Go back to wherever you installed cosmosla earlier on, now we can start writing data.

cosmosla -insert -num 10000

This will probably take around 20 minutes. If all is going well, you should start to see Pilosa logging about imports and snapshotting. You can also view the logs for your function app, and explore the data going into CosmosDB through the Azure portal.

cosmosla is inserting documents into CosmosDB which look like:

{
  "alive": "yes",
  "tiles": {
    "p1": true,
    "dkeu": true,
    "szy": true,
    "1z": true,
    ... # several hundred more
  }
}

This structure is somewhat arbitrary, and could just as well be:

{
  "alive": "yes",
  "tiles": ["p1", "dkeu", "szy", "1z"...],
}

It would end up being indexed the same way in Pilosa, but I didn't know off the top of my head how to construct the same query in Mongo's query language in that case. The important part is that each document has several hundred attributes (tiles) chosen from a set of several million, and a few thousand of them are far more likely to appear than the rest.

Querying

cosmosla has a -query flag which will cause it to run some predefined queries, and output how long each one took.

cosmosla -query

Pay particular attention to the "intersect 3 count" line.

To run that same query against Pilosa, do

time curl -XPOST $HOST:$PROXY/index/jsonhttp/query -d'Count(Intersect(Bitmap(frame=tiles, rowID=p1), Bitmap(frame=tiles, rowID=jt), Bitmap(frame=tiles, rowID=wy)))'

This is actually querying the proxy server which the PDK is running. It allows you to specify rowIDs as strings (e.g. "p1") rather than the integers which Pilosa knows about.
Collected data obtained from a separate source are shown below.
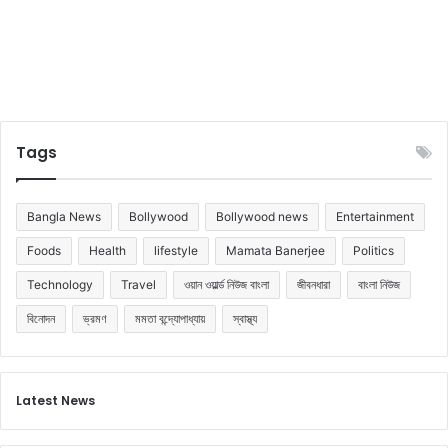
Tags
Bangla News
Bollywood
Bollywood news
Entertainment
Foods
Health
lifestyle
Mamata Banerjee
Politics
Technology
Travel
ওয়ান ওয়ার্ল্ড নিউজ বাংলা
জীবনধারা
বাংলা নিউজ
বিনোদন
ভ্রমণ
মমতা বন্দ্যোপাধ্যায়
স্বাস্থ্য
Latest News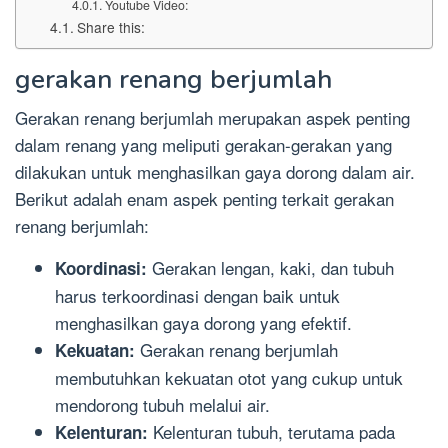
Youtube Video:
Share this:
gerakan renang berjumlah
Gerakan renang berjumlah merupakan aspek penting
dalam renang yang meliputi gerakan-gerakan yang
dilakukan untuk menghasilkan gaya dorong dalam air.
Berikut adalah enam aspek penting terkait gerakan
renang berjumlah:
Gerakan lengan, kaki, dan tubuh
Koordinasi:
harus terkoordinasi dengan baik untuk
menghasilkan gaya dorong yang efektif.
Gerakan renang berjumlah
Kekuatan:
membutuhkan kekuatan otot yang cukup untuk
mendorong tubuh melalui air.
Kelenturan tubuh, terutama pada
Kelenturan: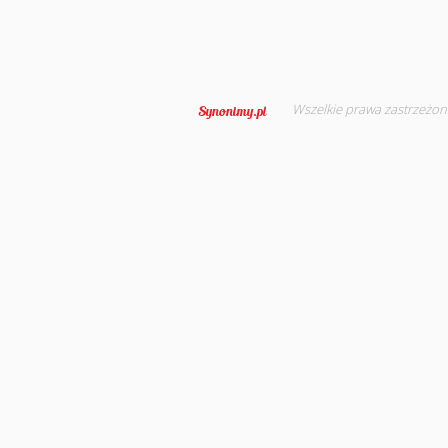
Wszelkie prawa zastrzeżon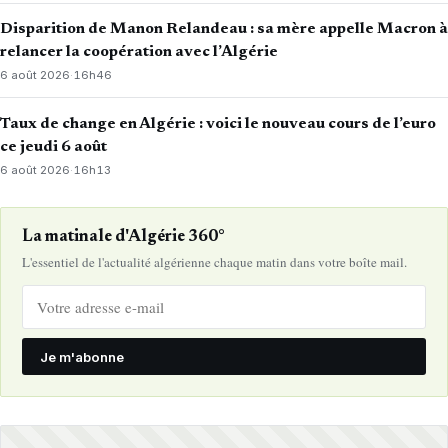
Disparition de Manon Relandeau : sa mère appelle Macron à
relancer la coopération avec l’Algérie
6 août 2026
·
16h46
Taux de change en Algérie : voici le nouveau cours de l’euro
ce jeudi 6 août
6 août 2026
·
16h13
La matinale d'Algérie 360°
L'essentiel de l'actualité algérienne chaque matin dans votre boîte mail.
Je m'abonne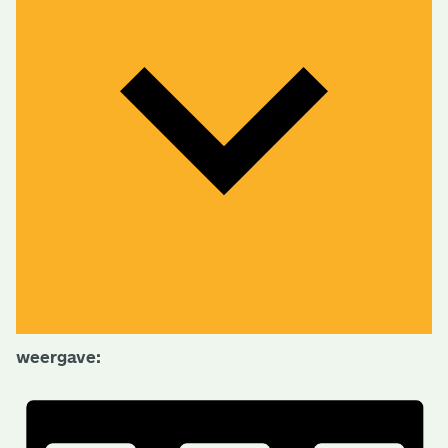
weergave: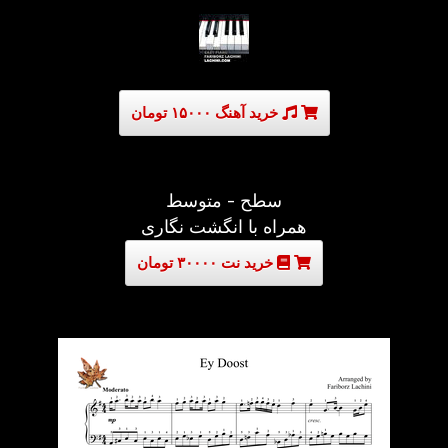
خرید آهنگ ۱۵۰۰۰ تومان
سطح - متوسط
همراه با انگشت نگاری
خرید نت ۳۰۰۰۰ تومان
You can also do a TopN query which will show you which tiles appear in the most documents.

curl -XPOST $HOST:$PROXY/index/jsonhttp/query -d'TopN(frame=tiles, n=10)'

And you can even combine the intersection query with the TopN query, which will show you which tiles appear the most in documents which have the specified set of tiles.

curl -XPOST $HOST:$PROXY/index/jsonhttp/query -d'TopN(Intersect(Bitmap(frame=tiles, rowID=p1), Bitmap(frame=tiles, rowID=jt), Bitmap(frame=tiles, rowID=wy)), frame=tiles, n=10)'

Constructing that query in CosmosDB is left as an exercise to the reader :).